WORK TASK:
Report how many lines in the records below hold "vuestra", with no other output.

(Saved entries)
============

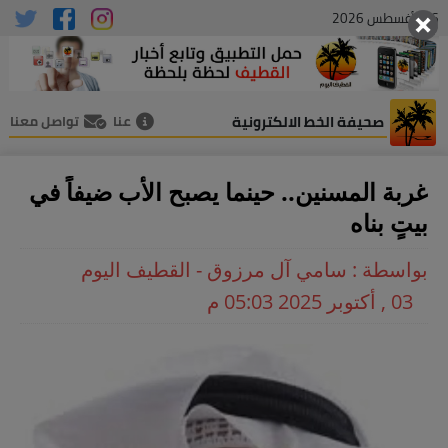
06 , أغسطس 2026
صحيفة الخط الالكترونية
عنا
تواصل معنا
غربة المسنين.. حينما يصبح الأب ضيفاً في
بيتٍ بناه
بواسطة : سامي آل مرزوق - القطيف اليوم
03 , أكتوبر 2025 05:03 م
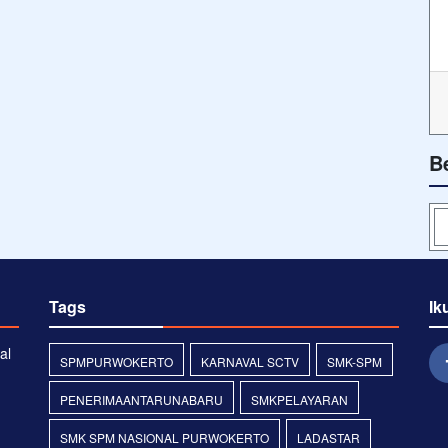
B
Tags
Ik
al
SPMPURWOKERTO
KARNAVAL SCTV
SMK-SPM
PENERIMAANTARUNABARU
SMKPELAYARAN
SMK SPM NASIONAL PURWOKERTO
LADASTAR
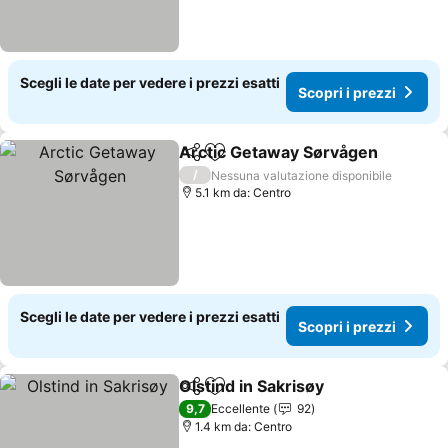
Scegli le date per vedere i prezzi esatti
Scopri i prezzi
Arctic Getaway Sørvågen
Condividi
Aggiungi ai preferiti
/
Nessuna valutazione disponibile
5.1 km da: Centro
Scegli le date per vedere i prezzi esatti
Scopri i prezzi
Olstind in Sakrisøy
Condividi
Aggiungi ai preferiti
9,7
Eccellente
92
1.4 km da: Centro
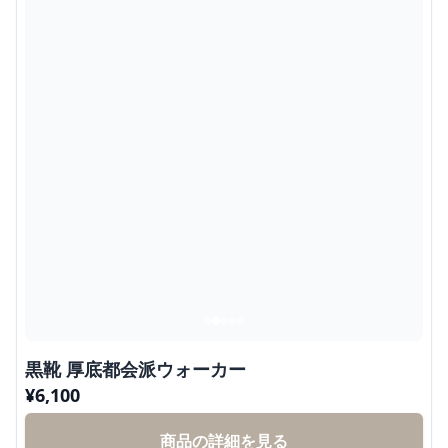
黒靴 厚底都会派ウォーカー
¥
6,100
商品の詳細を見る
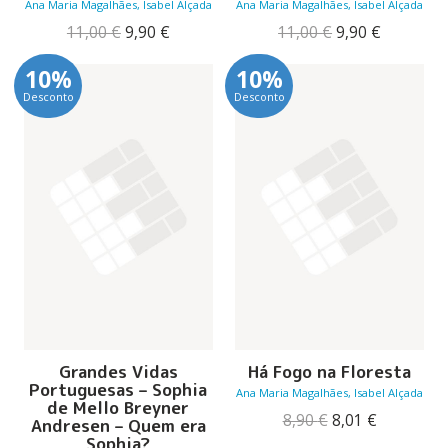
Ana Maria Magalhães, Isabel Alçada
Ana Maria Magalhães, Isabel Alçada
O
O
O
O
11,00
€
9,90
€
11,00
€
9,90
€
preço
preço
preço
preço
original
atual
original
atual
10%
10%
era:
é:
era:
é:
Desconto
Desconto
11,00 €.
9,90 €.
11,00 €.
9,90 €.
Grandes Vidas
Há Fogo na Floresta
Portuguesas – Sophia
Ana Maria Magalhães, Isabel Alçada
de Mello Breyner
O
O
8,90
€
8,01
€
Andresen – Quem era
preço
preço
Sophia?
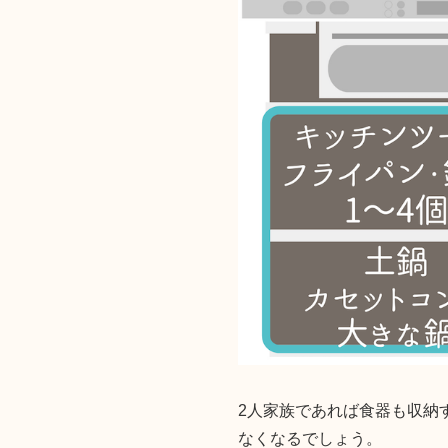
2人家族であれば食器も収納
なくなるでしょう。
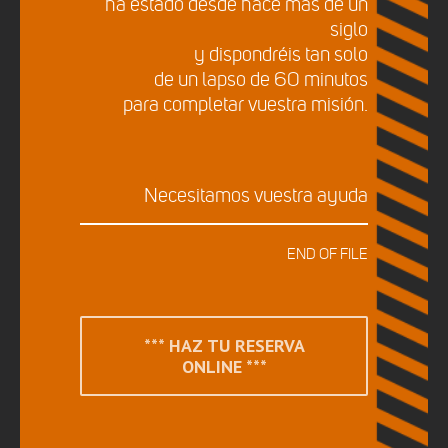
ha estado desde hace más de un
siglo
y dispondréis tan solo
de un lapso de 60 minutos
para completar vuestra misión.
Necesitamos vuestra ayuda
END OF FILE
*** HAZ TU RESERVA
ONLINE ***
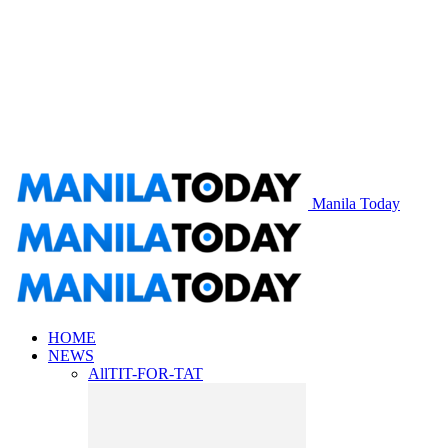
Manila Today
HOME
NEWS
All
TIT-FOR-TAT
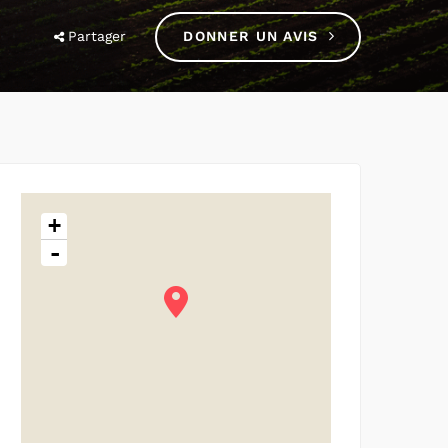
Partager
DONNER UN AVIS
+
-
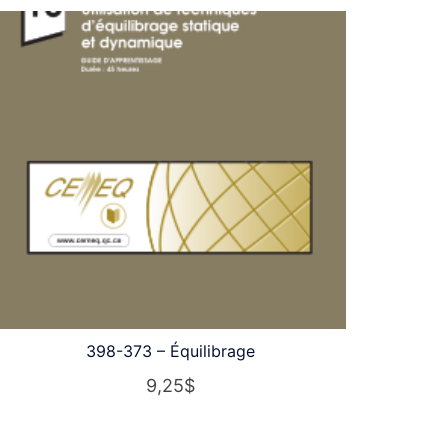
398-373 – Équilibrage
9,25
$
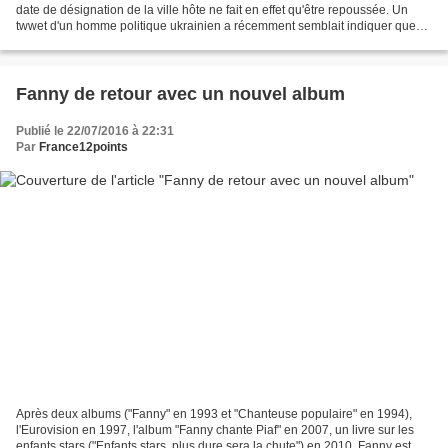
date de désignation de la ville hôte ne fait en effet qu'être repoussée. Un
twwet d'un homme politique ukrainien a récemment semblait indiquer que
Kiev était hors course... sauf...
Fanny de retour avec un nouvel album
Publié le 22/07/2016 à 22:31
Par
France12points
Après deux albums ("Fanny" en 1993 et "Chanteuse populaire" en 1994),
l'Eurovision en 1997, l'album "Fanny chante Piaf" en 2007, un livre sur les
enfants stars ("Enfants stars, plus dure sera la chute") en 2010, Fanny est de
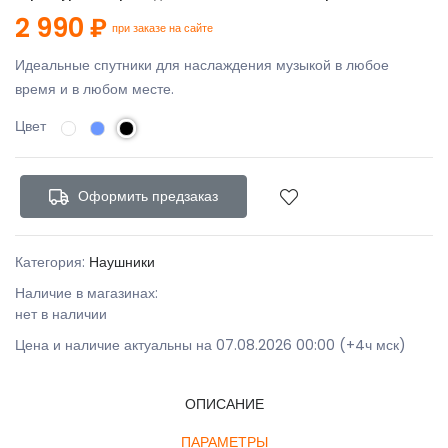
2 990 ₽
при заказе на сайте
Идеальные спутники для наслаждения музыкой в любое
время и в любом месте.
Цвет
Оформить предзаказ
Категория:
Наушники
Наличие в магазинах:
нет в наличии
Цена и наличие актуальны на 07.08.2026 00:00 (+4ч мск)
ОПИСАНИЕ
ПАРАМЕТРЫ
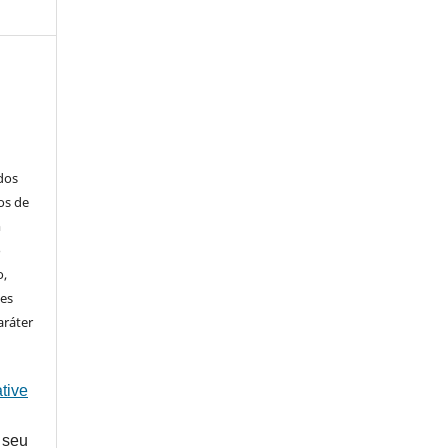
ados
os de
m
o
o,
ões
aráter
tive
 seu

============

TASK OUTPUT:
2